The drugs which are usually used for IV sedation are not painkillers but anti-anxiety drugs. While they relax you and make you forget what happens, you will still need to be numbed.

If you have a fear of injections, you will not be numbed until the IV sedation has fully kicked in. If you have a phobia of needles, you will very probably be relaxed enough not to care by this stage.

How is IV sedation given?
“Intravenous” means that the drug is administered directly into a vein. An extremely thin needle is put into a vein close to the surface of the skin in either the arm or the back of your hand.

Throughout the procedure, your pulse and oxygen levels are measured using a pulse oximeter.
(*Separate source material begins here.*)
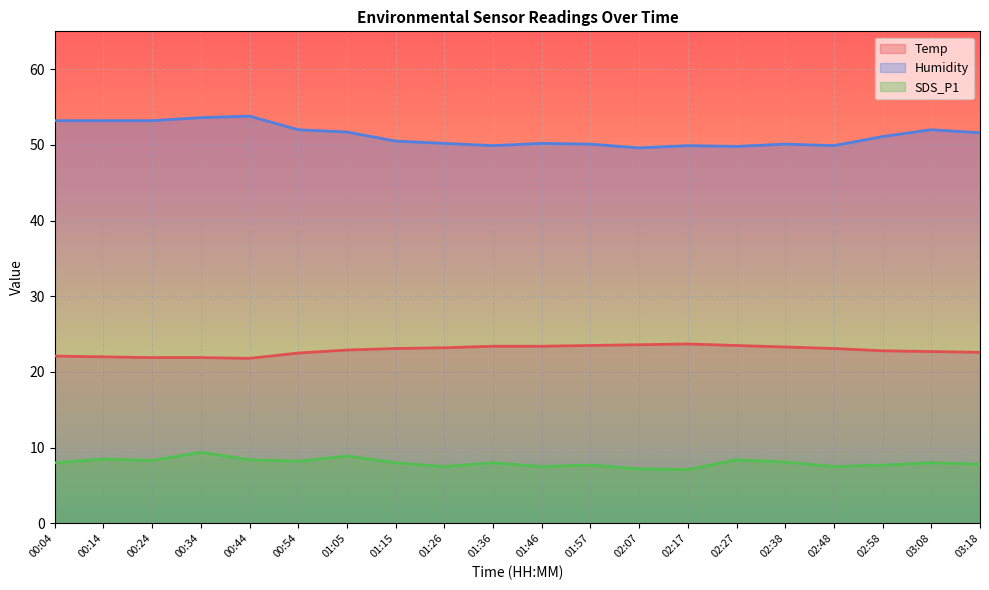

What is the sum of all SDS_P1 values?

160.2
This gadget clips onto a finger or an earlobe and measures pulse and oxygen saturation. Blood pressure before and after the procedure are checked with a blood pressure measuring machine.

What are the Drugs that are used?

Benzodiazepine, usually midazolam, is used. A typical IV session takes up to 1 1/2 hours.

Is it safe? Are there any contraindications?

IV sedation is extremely safe when carried out under the supervision of a specially-trained dentist. All our treating dentists have done an 18 month training course in the Dublin Dental Hospital for conscious sedation.

However, contraindications include:

  • pregnancy
  • known allergy to benzodiazepines
  • alcohol intoxication
  • CNS depression
  • some instances of glaucoma

What are the main advantages of IV sedation?

  • IV sedation tends to be the method of choice if you don’t want to be aware of the procedure – you “don’t want to know”.
  • The onset of action is very rapid, and drug dosage and level of sedation can be tailored to meet the individual’s needs. This is a huge advantage compared to oral sedation, where the effects can be very unreliable. IV sedation, on the other hand, is both highly effective and highly reliable.
  • The maximum level of sedation which can be reached with IV is deeper than with oral or inhalation sedation.
  • Benzodiazepines produce amnesia for the procedure.
  • The gag reflex is diminished
  • Unlike General Anaesthesia or Deep Sedation, conscious IV sedation doesn’t really introduce any compromises per se in terms of carrying out the actual procedures, because people are conscious and they can cooperate with instructions, and there is no airway tube involved.

After IV Sedation

  1. Have your escort take you home and rest for the remainder of the day.
  2. Have an adult stay with you until you’re fully alert.
  3. Don’t perform any strenuous or hazardous activities and don’t drive a motor vehicle for the rest of the day.
  4. Don’t eat a heavy meal immediately. If you’re hungry, eat something light, e. g. liquids and toast.
  5. If you experience nausea, lie down for a while or drink a glass of coke.
  6. Don’t drink alcohol or take medications for the rest of the day unless you’ve contacted your dentist first.
  7. Take any medications as directed.